(First of all, I apologize for the grammar mistakes. As it says on my profile, English is not my main language)
These past few days I've been offline bc i've feeling pretty bad tbh. Basically, my gf (actual ex) asked me for the passwords to my social media accounts. Of course, I found this to be quite invasive and politely refused, saying that I didn't feel comfortable doing so. That if she was insecure about something on her mind, we could talk about it and resolve it in a healthy way which is something I always chose to do when I was insecure. (After all, there's no point in fighting because of anxiety paranoia that I get out of nowhere.) Believe me, refuse to give her my passwords was enough to trigger a domino effect that made her call bad things, put her finger on my insecurities, gaslight me and stop talking to me for two days in a row.
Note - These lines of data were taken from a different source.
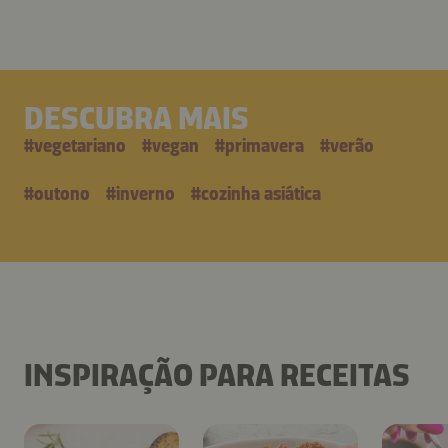
DESCUBRA MAIS
#
vegetariano
#
vegan
#
primavera
#
verão
#
outono
#
inverno
#
cozinha asiática
INSPIRAÇÃO PARA RECEITAS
When she returned, she tried to blackmail me by saying "it's just an account. If you have nothing to hide, there's no reason not to share it", and I refused again. We had a more severe fight and in middle of this, I said she was being manipulative. And believe it or not, I was the one who came out on the wrong side of the story. She said that I deserve to get screwed over a lot in future relationships, that everything between us was over because of MY fault. That I deserved all the suffering I've been through and blah blah blah.
And today, 1 week after the breakup, I discovered that she keeps gifts from her ex in her closet (something she had sworn to me she had thrown away), and told her friends that she always missed him. Man, I felt used. But she swears that I'm the one in the wrong for not sharing the passwords.
Honestly, I'm really upset about all this, because I was really liking her.
Besides, now that everything is over, it's funny to stop and think that she was never wrong in our arguments. I was always the one who had to apologize even during the times (like this one) when I was sure I didn't do anything wrong. Fucking hypocrite.